When I was first diagnosed with epilepsy. I kept it to myself for about two years. Only my husband, my family and only a handful of my closest friends at the time knew. It’s truly an embarrassing feeling to even say the words ‘epilepsy’ and ‘seizures’ out loud when you’re first diagnosed. It’s even more embarrassing to have seizures in public and therefore have people find out that I have epilepsy. When I was first diagnosed, there was no real reason for me to say anything. Not that there would be anyways. However, at the time, it was only that one seizure that I had. I was putting that one seizure behind me and my life was back on track until my condition worsened a year and a half later. In just a blink of an eye, I went from being seizure-free to experiencing 50 seizures a day everyday.

I still wanted to keep my illness private, but it became harder to hide. I had no way of hiding my seizures. It’s not like I could stop seizures from happening. They come and go as the f*cking please. And it’s not like I could say me having seizures was nothing. Of course it was something. Once the seizures stopped, it became even MORE embarrassing. No mater who I was with when I had a seizure, the looks they gave me after were just astounding. No one had to say anything to let me know what they were thinking. Their looks said it all. They were all like, ‘Awww, poor Stacie,’ ‘What can Ido to help?’ ‘This is so weird!’ ‘Oh no!’ and so on and so forth. To sum it all up, those around me would either feel sorry for me, freak out, or be totally confused and helpless as to what they should be doing to help me. The more people saw me struggling, the more people wanted me to open up. All I wanted was to be left alone.
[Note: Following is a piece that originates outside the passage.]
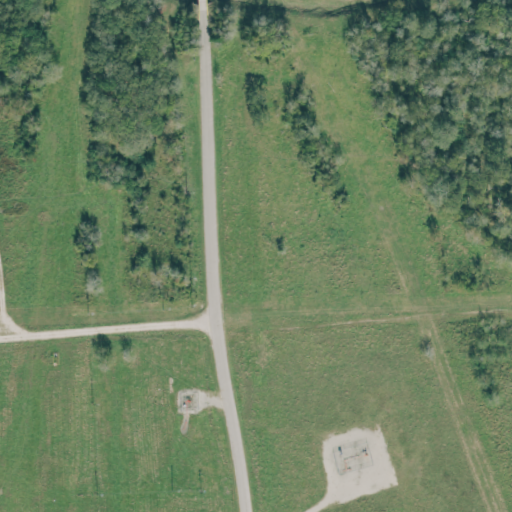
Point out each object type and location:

There was absolutely nothing anyone could do to help me. I could barely help myself. All I wanted to do was stay home and never go out in order not to ever see those looks. I became isolated and I’d never felt more alone in my life. I selfishly almost started feeling jealous of my deceased friends that they were able to hide their illnesses so well. But then, I remembered a friend of a friend who also passed away of cancer years prior. Unlike my own friends, he never hid from anyone that he had cancer. He also never allowed anyone to treat him any differently or to feel sorry for him.

He became my motto. It was too exhausting to keep my illness such a secrecy. I needed to continue living despite my illness, and keeping myself isolated just to hide my illness and avoid talking about it wasn’t healthy. I was not only still struggling with epilepsy, but I was also struggling with depression due to how I was handling my illness. It became my mission not to ever allow anyone to treat me like I needed saving. Of course, some didn’t like the new version of me, and therefore, they’re no longer in my life. It wasn’t my problem, though, but rather theirs. The moment I made that decision for myself was a new beginning for me, and now, years later, after doing a lot of work on myself, I’m the healthiest I’ve ever been – emotionally, mentally, and physically.

At the end of the day, still have cerebral palsy. I still have epilepsy. I still struggle with depression. Nothing and no once can ever change it or make it go away. But none of these things have to define me, nor the people around me have to define me by any of these three things. I live my life just like anyone else, and if I have a seizure in front of a friend, so be it. Life is too short to live it in hiding.